1. A structure of a heat dissipation device for a computer having a heat dissipation body, a plurality of metallic foil-like branching plates, a plurality of partitioning plates, characterized in that the heat dissipation body is a frame structure having an interior cavity and having a planar contacting bottom face; the foil-like branching plates are made from thin plate body with continuing bends; and each of the partitioning plates has a planar bottom face and a heat conductive contacting edge at the two lateral sides thereof; thereby the interior cavity is mounted with the partitioning plates, branching plates such that the branching plates and the partitioning plates are stacked in subsequent layers and under the downward pressing of the heat dissipation body and the heating by a high temperature furnace, each branching plates, the partitioning plates and the heat dissipation body are melted to form as a unit, providing quick dissipation of heat.

2. The structure of heat dissipation device of claim 1, further comprising a covering plate such that the covering plate urges the lateral edge of the branching plate to provide an equilibrium contacting pressure.

3. The structure of heat dissipation device of claim 2, wherein the covering plate is provided with venting holes.

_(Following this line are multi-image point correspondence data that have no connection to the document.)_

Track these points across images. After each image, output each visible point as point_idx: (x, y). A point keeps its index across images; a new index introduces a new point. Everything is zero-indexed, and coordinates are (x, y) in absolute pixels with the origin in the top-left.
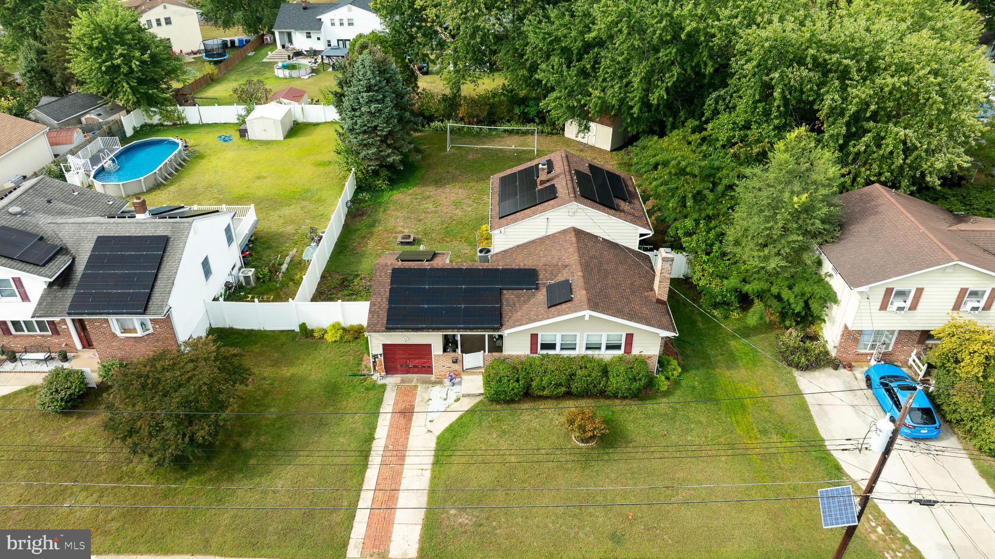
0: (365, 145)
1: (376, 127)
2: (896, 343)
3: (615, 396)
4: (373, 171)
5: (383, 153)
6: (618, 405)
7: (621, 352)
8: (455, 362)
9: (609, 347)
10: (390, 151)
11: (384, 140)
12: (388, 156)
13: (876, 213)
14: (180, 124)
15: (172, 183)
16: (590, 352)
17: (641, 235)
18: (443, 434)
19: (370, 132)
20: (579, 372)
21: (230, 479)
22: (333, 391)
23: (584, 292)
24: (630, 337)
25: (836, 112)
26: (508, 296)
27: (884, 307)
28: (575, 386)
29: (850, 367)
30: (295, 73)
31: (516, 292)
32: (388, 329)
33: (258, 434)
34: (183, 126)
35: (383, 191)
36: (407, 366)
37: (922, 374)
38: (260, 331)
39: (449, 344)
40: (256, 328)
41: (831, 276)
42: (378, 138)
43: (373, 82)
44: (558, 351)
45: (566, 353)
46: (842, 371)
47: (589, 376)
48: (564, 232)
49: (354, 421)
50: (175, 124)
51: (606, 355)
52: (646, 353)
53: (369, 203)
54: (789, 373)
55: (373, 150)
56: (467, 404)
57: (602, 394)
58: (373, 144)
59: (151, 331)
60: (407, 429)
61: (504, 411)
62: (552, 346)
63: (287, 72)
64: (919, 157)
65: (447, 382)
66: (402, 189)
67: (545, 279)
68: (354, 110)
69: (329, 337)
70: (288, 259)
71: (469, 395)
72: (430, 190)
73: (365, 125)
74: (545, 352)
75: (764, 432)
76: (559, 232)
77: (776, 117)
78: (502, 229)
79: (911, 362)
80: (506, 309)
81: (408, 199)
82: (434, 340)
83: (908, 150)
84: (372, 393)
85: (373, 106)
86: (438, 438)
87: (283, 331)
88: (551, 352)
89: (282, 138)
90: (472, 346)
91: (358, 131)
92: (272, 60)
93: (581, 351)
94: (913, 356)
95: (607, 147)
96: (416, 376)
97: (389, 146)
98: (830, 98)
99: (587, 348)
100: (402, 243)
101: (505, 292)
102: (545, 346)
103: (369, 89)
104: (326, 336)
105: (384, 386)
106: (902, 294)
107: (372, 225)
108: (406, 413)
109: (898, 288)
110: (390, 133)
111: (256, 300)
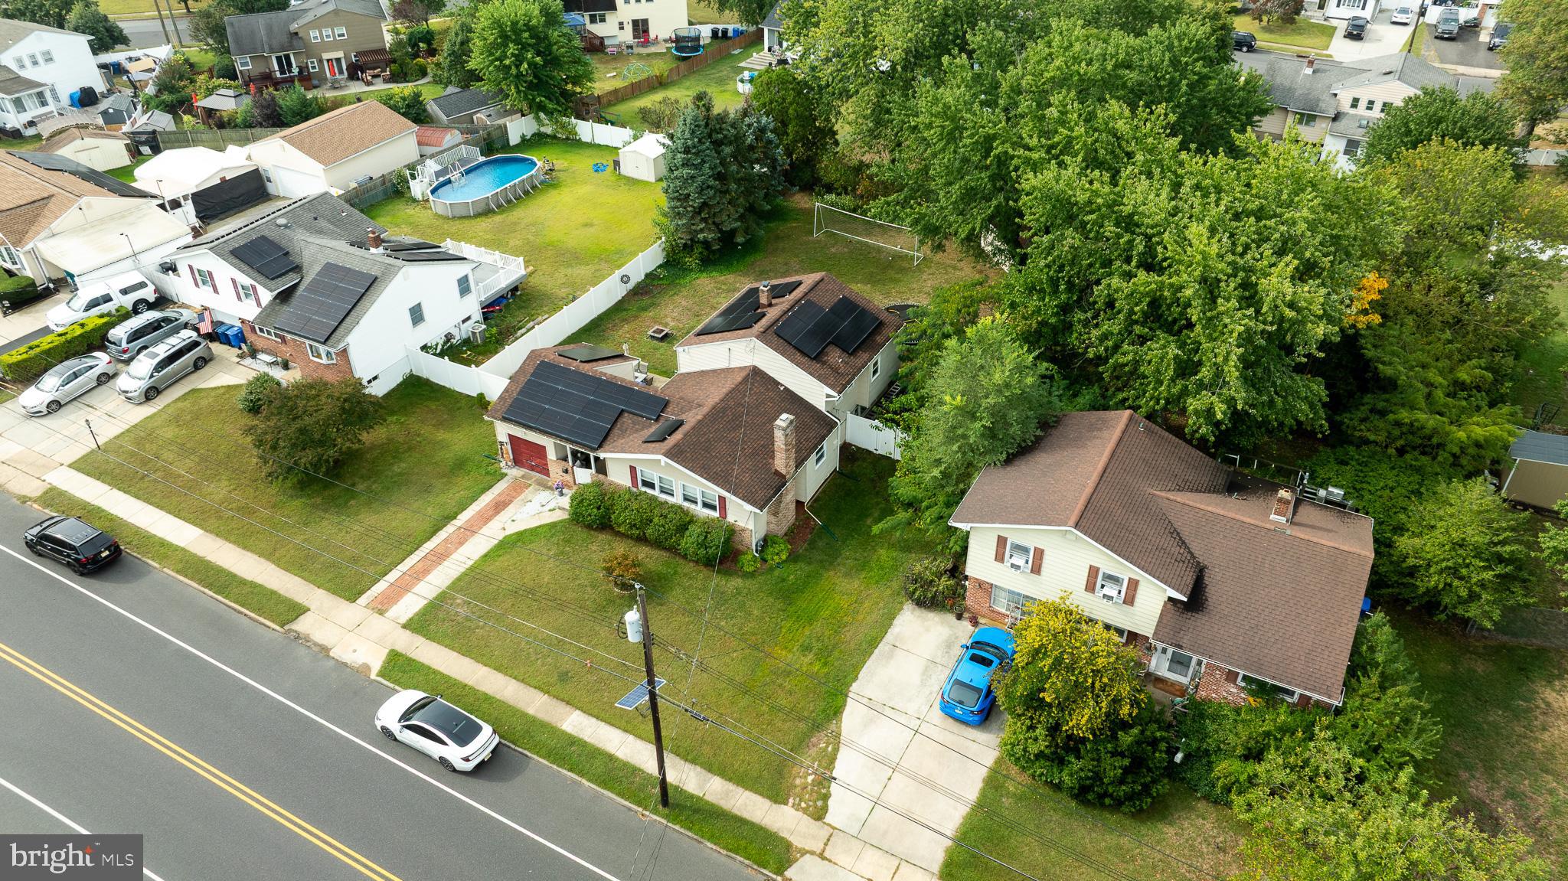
0: (677, 214)
1: (688, 196)
3: (683, 556)
4: (685, 245)
7: (715, 514)
8: (566, 471)
9: (706, 505)
10: (702, 225)
11: (698, 211)
12: (701, 231)
14: (572, 140)
15: (501, 213)
16: (686, 504)
17: (828, 396)
19: (683, 201)
20: (656, 520)
21: (325, 511)
22: (460, 465)
23: (680, 437)
24: (722, 501)
26: (627, 420)
27: (998, 558)
28: (647, 533)
29: (973, 620)
31: (635, 418)
32: (504, 419)
33: (375, 482)
34: (573, 143)
35: (691, 270)
36: (529, 462)
42: (690, 209)
44: (656, 493)
45: (664, 497)
47: (663, 526)
49: (451, 497)
50: (567, 139)
51: (699, 510)
52: (741, 524)
53: (665, 282)
54: (902, 603)
55: (685, 221)
56: (556, 517)
57: (670, 549)
58: (684, 215)
59: (334, 362)
60: (488, 520)
61: (580, 533)
62: (651, 485)
65: (555, 489)
66: (714, 274)
67: (670, 414)
70: (531, 324)
71: (564, 509)
73: (678, 191)
74: (644, 489)
75: (806, 648)
76: (740, 368)
78: (686, 348)
80: (618, 431)
81: (710, 287)
84: (489, 478)
86: (505, 538)
87: (467, 396)
88: (649, 491)
89: (653, 181)
90: (581, 461)
91: (671, 195)
92: (750, 66)
93: (677, 500)
96: (537, 474)
97: (702, 220)
99: (684, 499)
100: (652, 337)
101: (626, 415)
102: (647, 484)
103: (687, 151)
105: (503, 476)
106: (1019, 548)
107: (645, 309)
108: (500, 506)
109: (1010, 540)
110: (704, 204)
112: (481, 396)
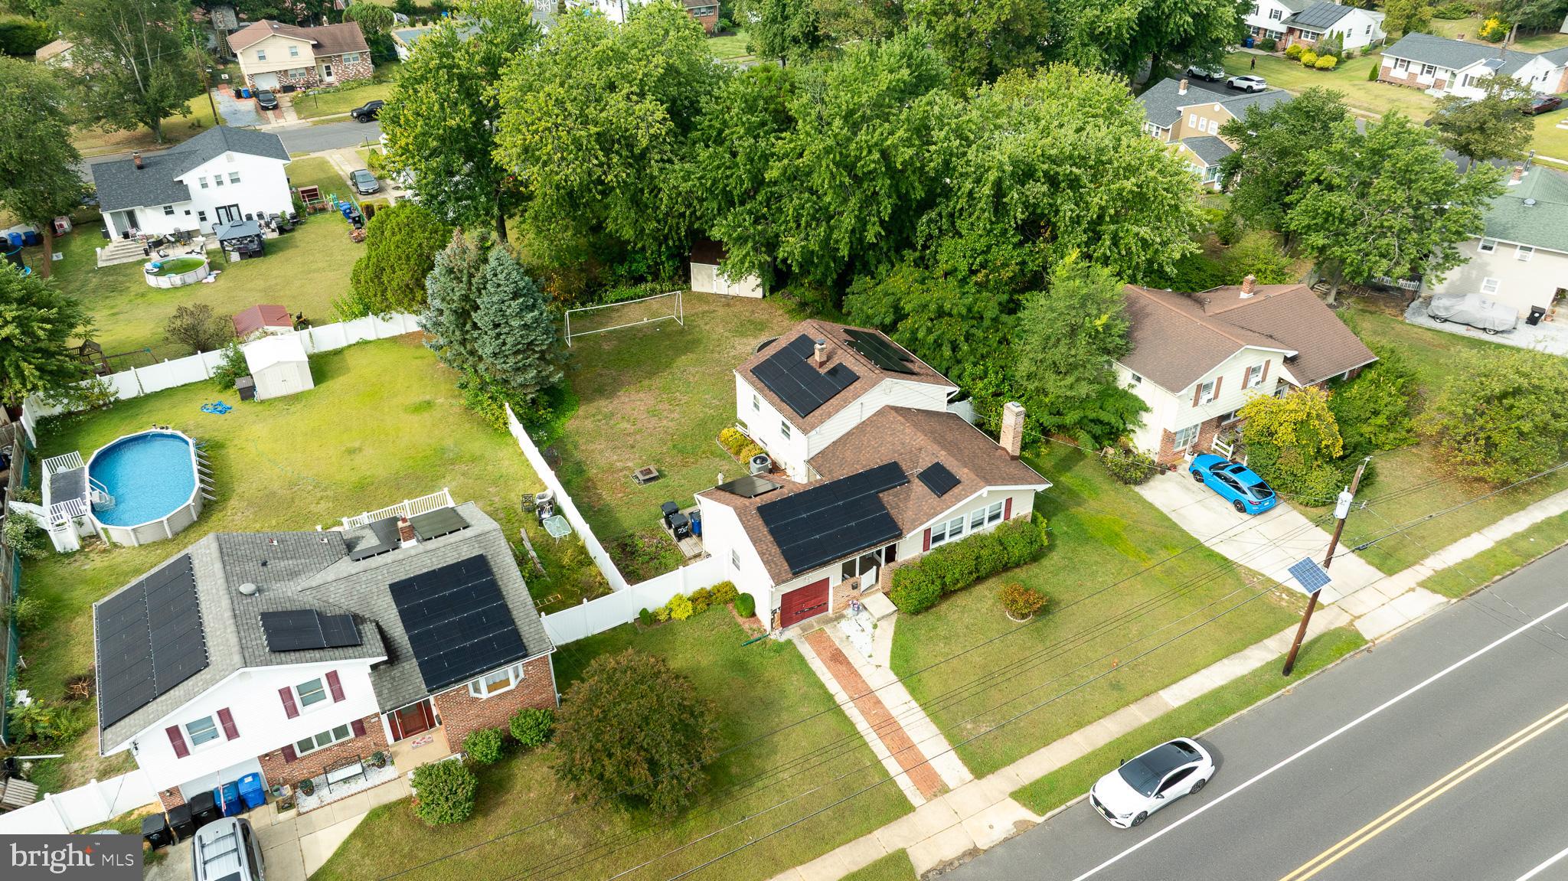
0: (518, 369)
1: (531, 343)
2: (1201, 433)
3: (1017, 565)
5: (544, 373)
6: (1021, 574)
7: (1001, 520)
8: (854, 587)
9: (991, 519)
12: (551, 375)
13: (1148, 315)
14: (105, 405)
16: (975, 530)
17: (949, 395)
18: (891, 663)
19: (524, 351)
21: (730, 796)
22: (742, 668)
23: (966, 470)
24: (1009, 501)
25: (1076, 221)
26: (887, 497)
27: (1196, 404)
28: (985, 568)
29: (1174, 468)
30: (190, 277)
31: (891, 491)
32: (796, 574)
36: (803, 611)
37: (1229, 455)
38: (587, 639)
39: (848, 571)
40: (581, 637)
41: (1133, 386)
42: (537, 356)
43: (522, 284)
44: (947, 540)
45: (957, 538)
46: (1169, 473)
47: (991, 553)
48: (880, 413)
50: (95, 407)
51: (989, 528)
52: (1022, 513)
54: (1131, 490)
55: (533, 373)
56: (888, 629)
57: (1006, 568)
58: (530, 365)
59: (522, 676)
60: (854, 673)
62: (941, 537)
63: (176, 279)
64: (1157, 251)
65: (849, 612)
66: (568, 414)
67: (913, 470)
68: (496, 326)
69: (680, 614)
70: (528, 545)
71: (883, 617)
72: (604, 405)
73: (519, 343)
74: (937, 545)
75: (1150, 551)
76: (874, 415)
77: (1013, 236)
78: (818, 429)
79: (1214, 446)
80: (893, 512)
81: (589, 424)
82: (833, 573)
83: (1145, 244)
84: (786, 655)
85: (529, 317)
86: (892, 668)
87: (614, 629)
88: (945, 542)
89: (309, 384)
90: (868, 563)
91: (507, 353)
92: (116, 262)
93: (969, 531)
94: (1215, 440)
95: (759, 293)
96: (811, 619)
97: (548, 363)
98: (1068, 209)
99: (973, 527)
101: (881, 495)
102: (937, 539)
104: (673, 615)
105: (789, 642)
106: (1207, 387)
108: (837, 659)
109: (1205, 383)
111: (585, 600)
112: (644, 612)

4. The structure of heat dissipation device of claim 1, wherein the heat dissipation device is a U-shaped frame body and the two lateral end terminals extended from the U-shaped body are provided with engaging slots for the engaging with the covering plate.

5. The structure of heat dissipation device of claim 1, wherein the heat dissipation body is provided with protruding plates having screw holes for the mounting of a venting fan.

6. The structure of heat dissipation device of claim 1, wherein the branching plate is provided with conductive slots arranged alternately in a positive and reverse sloping direction.

7. The structure of heat dissipation device of claim 1, wherein the bottom end of the U-shaped frame of the heat dissipation body is further mounted with a heat conductive aluminum plate or a copper plate.

8. The structure of heat dissipation device of claim 1, wherein the branching plates are vertically mounted which are on the horizontal face of the partition plates, providing rapid heat transfer from the larger surface area of the lower end of the partitioning plate to the branching plates for heat dissipation.

9. The structure of heat dissipation device of claim 1, wherein the branching plate is provided with a neatly arranged conductive slots.